At the start I applied without ever hearing word. Months would go by and the same jobs would still be freshly posted to the boards. It felt as if we were all spinning wheels in an empty room. Ghost opportunities against a quarantined world.
On LinkedIn, among all the furloughed and newly wfh available, I felt grateful to make connection. To reach out to a total stranger and gain response felt like a breakthrough achievement. I was unaccustomed to it but pushed myself into that unknown. Zoom calls about job opportunities kept my hope afloat.
For months I applied. 15–20 jobs a week. Had meetings, made inroads. I’d get call backs and hiring manager interviews. Then weeks without word. I’d write thoughtful emails. I’d ask for feedback, for insight, for word. My spreadsheet grew. I’d take some amount of joy, by some record of achievement, in changing “Application Status” over to DENIED.
I’m in no rush. Quarantine life has given us that much. It’s all there whenever we want to speed right back through it.
It no longer felt like failure. Rejections like rights of passage. My skin grew thick. I began to trust in what I knew of myself to be true. Rejuvenated, I went back in for Round 2.
I’m qualified, experienced, deeply-analytical, driven by empathy and larger picture views. I’ve traveled, have fresh perspective. I’m passionate about the role. Each time I got back up the more aware I was. I’m genuine and caring, communicate well, know how to grow trust — at the core have the clients point of view.
Each time I felt defeated I refueled. I knew what I’d like to offer. How I’d like to help their clients grow. I knew what work meant to me. The importance of the type of environment an organization built. Are they truly collaborative or built on ego. I’m a problem solver. I thrive best when the moment is worse. I take joy in turning pain points into solutions, when character shows. At the core, I’m motivated by empathy, using language to help better our shared experiences on earth.

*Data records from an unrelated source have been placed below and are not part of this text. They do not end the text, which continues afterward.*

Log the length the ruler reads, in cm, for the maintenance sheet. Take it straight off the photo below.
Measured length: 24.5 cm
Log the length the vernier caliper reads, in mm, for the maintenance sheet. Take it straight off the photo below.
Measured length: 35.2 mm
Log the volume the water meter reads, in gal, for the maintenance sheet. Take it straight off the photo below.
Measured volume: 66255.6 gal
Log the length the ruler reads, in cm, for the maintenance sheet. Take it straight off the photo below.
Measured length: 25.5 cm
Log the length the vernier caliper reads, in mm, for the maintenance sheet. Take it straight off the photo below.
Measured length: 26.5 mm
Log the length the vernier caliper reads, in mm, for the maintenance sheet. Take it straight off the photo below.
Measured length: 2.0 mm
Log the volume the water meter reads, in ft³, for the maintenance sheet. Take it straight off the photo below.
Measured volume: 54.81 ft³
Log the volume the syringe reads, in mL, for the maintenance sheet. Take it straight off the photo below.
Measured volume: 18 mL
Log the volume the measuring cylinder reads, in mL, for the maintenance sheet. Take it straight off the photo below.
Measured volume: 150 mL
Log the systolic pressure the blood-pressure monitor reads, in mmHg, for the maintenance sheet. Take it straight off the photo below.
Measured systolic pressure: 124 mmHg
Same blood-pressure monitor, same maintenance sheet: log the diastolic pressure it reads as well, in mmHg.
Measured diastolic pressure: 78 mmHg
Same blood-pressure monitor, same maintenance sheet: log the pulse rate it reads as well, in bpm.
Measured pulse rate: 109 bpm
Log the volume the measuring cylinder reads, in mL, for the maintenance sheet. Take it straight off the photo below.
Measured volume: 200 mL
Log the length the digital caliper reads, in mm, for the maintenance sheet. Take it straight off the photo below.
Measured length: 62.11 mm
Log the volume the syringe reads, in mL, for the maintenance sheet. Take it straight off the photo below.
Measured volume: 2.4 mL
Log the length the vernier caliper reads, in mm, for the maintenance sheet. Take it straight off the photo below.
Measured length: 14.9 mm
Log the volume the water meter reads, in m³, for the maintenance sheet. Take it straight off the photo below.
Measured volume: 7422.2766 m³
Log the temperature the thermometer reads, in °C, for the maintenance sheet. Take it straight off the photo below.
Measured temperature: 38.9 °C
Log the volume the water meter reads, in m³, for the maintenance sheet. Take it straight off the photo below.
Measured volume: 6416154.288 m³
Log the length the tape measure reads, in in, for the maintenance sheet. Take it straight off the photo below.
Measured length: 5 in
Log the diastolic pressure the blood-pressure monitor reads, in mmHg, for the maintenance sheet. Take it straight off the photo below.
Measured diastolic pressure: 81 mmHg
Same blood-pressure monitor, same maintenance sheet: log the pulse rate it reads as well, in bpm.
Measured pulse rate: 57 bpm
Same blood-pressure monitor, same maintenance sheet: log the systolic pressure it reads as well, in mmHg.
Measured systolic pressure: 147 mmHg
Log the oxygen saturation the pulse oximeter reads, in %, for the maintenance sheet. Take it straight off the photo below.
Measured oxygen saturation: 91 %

A headhunter tells me my resume is outstanding. I take her word. I’m prepared. I’ve put forth every ounce of effort I know. I’ve built meaningful relationships. I’ve found new friendships. I’ve applied to over 200 jobs, reached out to employees via LinkedIn, had meaningful conversations on LunchClub, gained trust and referral. In many ways I’ve succeeded. I’ve made an impact. I’ve been heard. But finding work is a job where success occurs only once.
The day I started writing this I’d had four rejections in the course of two hours. Each of those opportunities were roles I cared about, thought I’d interviewed well, in which I felt I could do great work. For a moment I’ve just been feeling gutted, deflated, numbed.
I’ve allowed myself that. I’ve allowed myself to take that breath and collect.
Not so much as a complaint but as an explanation. As some record of what this process has been like. What it feels like to be searching among my peers. Why I imagine we’ve all been feeling somewhere between boredom and devastated. What seemingly has become universal. Newly established roundtable norm.
And all that is to say, I’m still standing at ground zero, regrouping months in, after only just starting out. Rejection doesn’t need to feel like pain. It can also be a source of inspiration. Finding work can be a joyous experience, an opportunity to accomplish something new. And that’s how I feel about it too, every now and then, after seven months of search and same result.
I continue determined. Blind to the reasons why I haven’t been selected, grasping at my own semi-scientific results, championing the last resources of positivity. All while never daring to ask myself, am I resilient or is this just sunken cost fallacy!